[start of Supplied text]

To confirm that Quintillus can move, the scientists place the brooch near him. Quintillus gets up, picks up the brooch and approaches them menacingly. Paul strikes him with an axe without making a scratch. Quintillus knocks Paul unconscious, breaks through a door and heads for Tina's apartment. When Paul recovers and everyone arrives at Tina's, they find a motionless Quintillus at her feet. Quintillus is taken back to the museum and strapped down to prevent him escaping again. His being more-or-less alive is explained by Fiorillo, who says that he was preserved by radioactivity in the volcanic ash and that he has been revitalized by the X-rays used to study him.

Emanuel takes Tina to the "Cove of the Blind Fisherman", which she says people fled into while trying to escape the volcano's ancient eruption, even though she has never heard of the cove before. Emanuel hypnotically regresses Tina and plays a recording for Paul. She says that she was the object of Quintillus' affections in ancient Pompeii, but asks "How can I return his love? I am an aristocrat. He is a slave and it is not permitted..." Stopping in mid-sentence, she then describes the eruption of Vesuvius as if it is happening. Paul remains skeptical, but Emanuel produces a photo of an ancient sculpture of a woman who looks exactly like Tina. Emanuel says that the woman was the daughter of the Roman senator who owned Quintillus.

Tina, in a trance, cuts the bonds restraining Quintillus. He carries her off to save her from what he sees in his mind – the eruption that buried Pompeii in A.D. 79. Quintillus carries her into the waters of the Cove of the Blind Fisherman. Paul, the other scientists and the police can do nothing to stop Quintillus but, to their amazement, Quintillus simply dissolves in the seawater. Paul rescues Tina, who cannot remember what happened.

[end of Supplied text]
[start of Data excerpts]

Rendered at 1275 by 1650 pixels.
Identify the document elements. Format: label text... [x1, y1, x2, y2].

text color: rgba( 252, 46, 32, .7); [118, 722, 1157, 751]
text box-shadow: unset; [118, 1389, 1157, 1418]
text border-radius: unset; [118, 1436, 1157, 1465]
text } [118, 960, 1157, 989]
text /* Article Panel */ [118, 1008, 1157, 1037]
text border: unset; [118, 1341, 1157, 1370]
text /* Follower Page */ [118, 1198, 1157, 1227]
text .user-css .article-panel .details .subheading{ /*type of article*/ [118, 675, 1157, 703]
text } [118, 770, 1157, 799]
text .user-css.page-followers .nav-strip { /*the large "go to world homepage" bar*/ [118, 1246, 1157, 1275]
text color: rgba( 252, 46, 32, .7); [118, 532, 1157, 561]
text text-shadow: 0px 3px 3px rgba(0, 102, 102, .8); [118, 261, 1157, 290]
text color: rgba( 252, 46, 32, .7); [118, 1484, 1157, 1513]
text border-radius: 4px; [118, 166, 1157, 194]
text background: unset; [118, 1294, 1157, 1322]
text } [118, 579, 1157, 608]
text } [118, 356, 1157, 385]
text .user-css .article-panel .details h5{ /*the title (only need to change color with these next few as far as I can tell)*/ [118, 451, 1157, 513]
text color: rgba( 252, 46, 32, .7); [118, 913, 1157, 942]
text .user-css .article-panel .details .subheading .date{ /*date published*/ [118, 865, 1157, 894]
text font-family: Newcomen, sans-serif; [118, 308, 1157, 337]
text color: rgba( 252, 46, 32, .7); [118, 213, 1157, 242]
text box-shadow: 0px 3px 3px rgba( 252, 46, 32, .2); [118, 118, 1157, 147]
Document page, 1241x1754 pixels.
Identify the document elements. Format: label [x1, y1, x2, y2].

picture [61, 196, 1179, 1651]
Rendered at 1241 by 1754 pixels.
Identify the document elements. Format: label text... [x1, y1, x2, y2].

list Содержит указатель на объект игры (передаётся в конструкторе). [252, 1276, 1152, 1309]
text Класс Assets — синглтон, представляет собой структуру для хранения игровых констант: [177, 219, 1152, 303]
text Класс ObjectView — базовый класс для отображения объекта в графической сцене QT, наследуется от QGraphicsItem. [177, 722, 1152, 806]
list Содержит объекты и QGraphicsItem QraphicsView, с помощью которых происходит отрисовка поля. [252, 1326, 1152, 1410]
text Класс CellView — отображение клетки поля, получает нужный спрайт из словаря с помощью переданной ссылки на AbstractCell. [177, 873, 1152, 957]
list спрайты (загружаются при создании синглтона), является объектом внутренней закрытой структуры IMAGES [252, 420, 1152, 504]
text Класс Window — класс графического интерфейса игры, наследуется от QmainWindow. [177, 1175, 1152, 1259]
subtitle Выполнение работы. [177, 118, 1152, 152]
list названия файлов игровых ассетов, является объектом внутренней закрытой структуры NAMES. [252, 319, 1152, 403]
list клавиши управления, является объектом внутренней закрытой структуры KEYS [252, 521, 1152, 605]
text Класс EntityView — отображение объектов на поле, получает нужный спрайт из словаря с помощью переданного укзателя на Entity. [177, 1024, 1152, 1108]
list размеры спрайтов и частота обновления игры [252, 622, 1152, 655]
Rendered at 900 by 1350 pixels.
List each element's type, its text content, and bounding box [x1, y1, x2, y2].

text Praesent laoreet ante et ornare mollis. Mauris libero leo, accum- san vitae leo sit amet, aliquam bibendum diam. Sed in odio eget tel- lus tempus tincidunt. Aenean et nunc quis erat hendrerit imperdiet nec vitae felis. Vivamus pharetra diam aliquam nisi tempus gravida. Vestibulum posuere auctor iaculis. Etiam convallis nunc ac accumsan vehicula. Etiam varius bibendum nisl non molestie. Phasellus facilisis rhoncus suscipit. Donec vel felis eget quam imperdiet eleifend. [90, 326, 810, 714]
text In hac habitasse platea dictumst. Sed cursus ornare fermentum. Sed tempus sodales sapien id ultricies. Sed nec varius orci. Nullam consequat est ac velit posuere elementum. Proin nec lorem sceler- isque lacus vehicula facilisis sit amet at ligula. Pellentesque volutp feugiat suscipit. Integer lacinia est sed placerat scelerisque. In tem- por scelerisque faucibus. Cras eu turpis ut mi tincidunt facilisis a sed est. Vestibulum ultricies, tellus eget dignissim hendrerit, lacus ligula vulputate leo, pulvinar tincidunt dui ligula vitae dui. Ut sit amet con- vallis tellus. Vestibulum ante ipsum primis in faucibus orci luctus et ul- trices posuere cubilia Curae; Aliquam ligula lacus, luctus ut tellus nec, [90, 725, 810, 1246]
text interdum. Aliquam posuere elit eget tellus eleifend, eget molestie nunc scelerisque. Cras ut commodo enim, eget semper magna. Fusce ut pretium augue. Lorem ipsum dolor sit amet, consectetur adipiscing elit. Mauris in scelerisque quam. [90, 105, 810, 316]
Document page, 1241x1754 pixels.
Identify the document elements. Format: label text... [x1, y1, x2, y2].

[end of Data excerpts]

● **Exercises**
[1] Rewrite the plot summary starting at "Tina, in a trance, cuts" and ending at "remember what happened.", substituting "daze" for "trance".
[2] According to the plot summary, what does Fiorillo say preserved Quintillus?

● **Solution set**
[1]
Tina, in a daze, cuts the bonds restraining Quintillus. He carries her off to save her from what he sees in his mind – the eruption that buried Pompeii in A.D. 79. Quintillus carries her into the waters of the Cove of the Blind Fisherman. Paul, the other scientists and the police can do nothing to stop Quintillus but, to their amazement, Quintillus simply dissolves in the seawater. Paul rescues Tina, who cannot remember what happened.

[2] Radioactivity in the volcanic ash.